To help bring the taped voices from the past to the screen, Cooper made the unusual choice to hire actors to lip sync to the recordings. “You don’t want to be doing full reenactments with somebody as famous as Marilyn Monroe,” Cooper says. “So we just messed around with it conceptually and landed on this format, which is part real and part abstract. [We hired] proper actors, and they were giving emotion as well as doing the lip sync. If you’d just been looking at tapes, you just wouldn’t get pulled in as much.”
Although that might be true, the film’s archival footage of Monroe is mesmerizing on its own. Of course, her ability to hold the screen with a kind of preternatural ease helped catapult her to stratospheric stardom, and despite the passage of time, her celebrity has never really dimmed — to some degree, Monroe has achieved a rare ubiquity in the cultural consciousness as a true icon.
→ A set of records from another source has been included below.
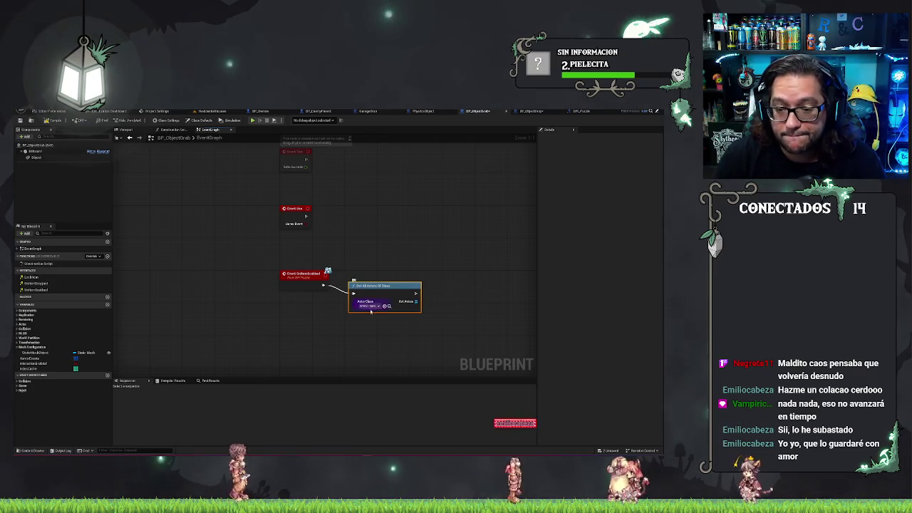
pyautogui.click(371, 306)
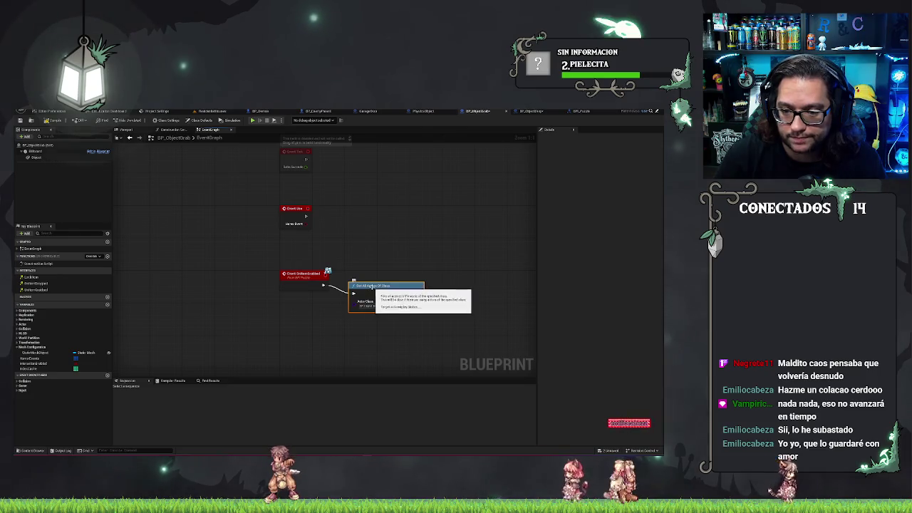
pyautogui.moveTo(377, 295); pyautogui.dragTo(363, 279)
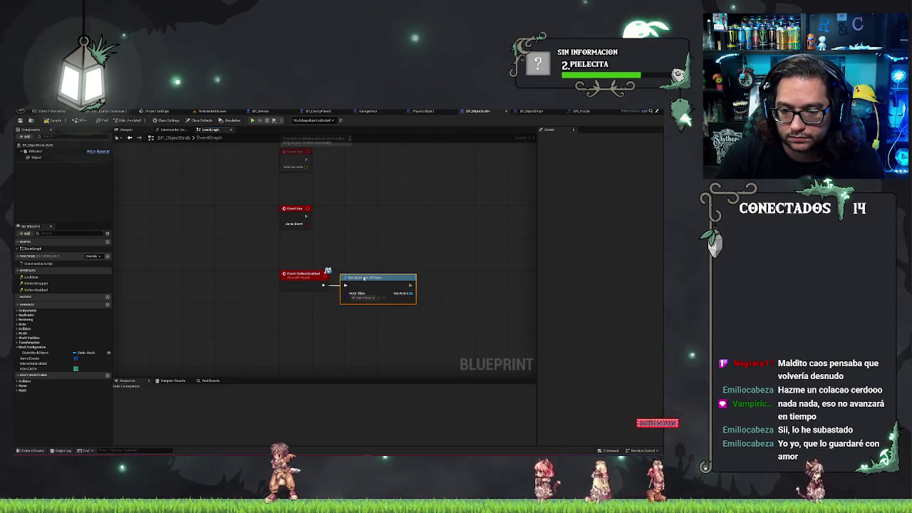
pyautogui.moveTo(461, 293); pyautogui.dragTo(412, 308)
Her best-loved films — including Gentlemen Prefer Blondes, The Seven Year Itch, and Some Like It Hot — remain popular movie mainstays, and Monroe herself has been a featured character in numerous dramas, portrayed by the likes of Ashley Judd, Mira Sorvino, and Michelle Williams. (Ana de Armas is the latest actor to portray Monroe — she will star in director Andrew Dominik’s Blonde, an adaptation of the fictional novel by Joyce Carol Oates, due out later this year.)
At a time when the narratives around so many famous women are being re-examined, it’s worth remembering both the professional victories and the personal tragedies that shaped Monroe’s life. Bristling under the stringent rules of the midcentury studio system, Monroe advocated for better contract terms and even formed her own production company when 20th Century Fox refused to offer her roles she considered worthy of her talent.
As steely as she was, Monroe was tremendously vulnerable, too — throughout her life, she wrestled with the youthful trauma of a childhood spent in a series of foster homes, where she experienced emotional, psychological, and sexual abuse. “In 2022, we love to turn trauma into triumph — and I understand why — but with a person like Marilyn, I would not be being truthful if I didn’t say that there was a negative impact, particularly in her relationships with men, due to the trauma she’d had as a child.”
Still, with The Mystery of Marilyn Monroe, Cooper is hopeful that audiences will come to appreciate the full breadth of the woman behind the persona by hearing accounts of her life from those who knew her best, including the actor herself. “She’s a much more relatable woman than anybody has really given her credit for,” Cooper says. “She’s not just the person that stands on the air vent and looks pretty ditzy. There’s a lot of pain, and there’s a lot of strength in her. She’s just an extraordinary icon.”